I had ten dollars in my bra that I was going to use for the driver if earned, but he was worthless. As soon as I stood up, he vanished and Phil had to run to get all the bags, suitcase, etc. Jose wanted to help and so he very diligently carried everything inside to my door while Phil stood by and I did the steps by myself (remember the first step is 10 inches, then 7 inches... they're not even to code) but I think, frankly, it helped that it was raining because it gave me no time to rest or bitch I could,n't do it.
 
I can't tell you the time I laid in bed thinking about that first step. We rehearsed in PT and I could put my foot up on a 10 inch wooden box ten times in a row, but I almost heard that duh-dum music from Jaws when I looked at those steps. Lane told me that I should think of the steps as climbing "Victory Mountain" and that's what I did, and I conquered Victory Mountain
 
Phil had been telling me about climbing Mount Kilimanjaro and I told him that Victory Mountain was harder, but he wasn't buying that. 
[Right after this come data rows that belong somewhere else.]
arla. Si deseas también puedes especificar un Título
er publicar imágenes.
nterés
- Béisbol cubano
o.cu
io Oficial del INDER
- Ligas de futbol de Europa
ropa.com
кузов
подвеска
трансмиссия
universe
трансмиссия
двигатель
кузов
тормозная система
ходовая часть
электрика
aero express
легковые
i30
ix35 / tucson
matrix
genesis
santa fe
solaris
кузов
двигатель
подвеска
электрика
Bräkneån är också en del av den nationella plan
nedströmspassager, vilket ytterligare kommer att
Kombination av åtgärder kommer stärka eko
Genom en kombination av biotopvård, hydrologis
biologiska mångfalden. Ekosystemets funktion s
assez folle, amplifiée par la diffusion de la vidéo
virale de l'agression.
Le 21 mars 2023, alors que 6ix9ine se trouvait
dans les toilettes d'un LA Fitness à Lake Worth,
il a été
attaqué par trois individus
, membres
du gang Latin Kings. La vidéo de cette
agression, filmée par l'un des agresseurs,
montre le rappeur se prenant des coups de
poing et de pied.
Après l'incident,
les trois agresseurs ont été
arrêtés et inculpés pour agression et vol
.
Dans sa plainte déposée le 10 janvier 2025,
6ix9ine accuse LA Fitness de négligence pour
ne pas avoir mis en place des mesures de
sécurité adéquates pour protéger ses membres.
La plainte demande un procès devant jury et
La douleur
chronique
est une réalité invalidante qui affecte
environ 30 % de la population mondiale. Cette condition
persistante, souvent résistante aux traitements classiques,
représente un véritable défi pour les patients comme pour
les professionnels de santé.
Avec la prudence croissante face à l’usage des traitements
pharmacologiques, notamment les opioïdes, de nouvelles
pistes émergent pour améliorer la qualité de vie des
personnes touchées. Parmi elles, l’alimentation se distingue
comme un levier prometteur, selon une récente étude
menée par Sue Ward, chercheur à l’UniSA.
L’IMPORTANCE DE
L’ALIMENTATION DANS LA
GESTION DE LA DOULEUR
I gave Jose the ten bucks, gladly, and then Phil and I got inside... ordered Chinese food feast, my home landline is broken (yes, the bill was paid) so I have to get that fixed. The visiting nurse came this morning to check me out and we organized all the medicines so that was good. 

So the thing that struck me is my wooden floors. I haven't seen wooden floors in weeks, and I kept looking at them, also no fluorescent lights. Phil and I slept until about 10, then the nurse came, now he is out running and buying bagels and toilet paper, two of life's necessities. I had groceries delivered yesterday so all is well. KNOCK ON WOOD.
 
I am slowly, slowly doing baby steps, put in my first load of wash. When I got discharged, the paper said that Patricia has mastered ADL... I asked what this is, and it's "activities of daily living" meaning I can potty, dress, feed, bathe myself, etc.  This morning I even made my bed by myself. 
 
And, yes, there' s no place like home!

4 comments:

Melissa said...

I have a big smile on my face right now!!! Proud of you sister. Just have to ask.... You and Phil "slept until 10".... That wasn't together was it??? If so, you've been holding out on me :). (Just teasing all you blog readers :))

Pat said...

If by "together" you mean under the same roof, yes... But my chastity is in tact. I slept in one room, and he slept in another.

Anonymous said...

Yes Dorothy, there's no place like home and egg drop soup. Congrats!

Stephanie

Stancie said...

Great blog. Love Carlos, he may camp on your stoop now that spring is in the air. Keep moving!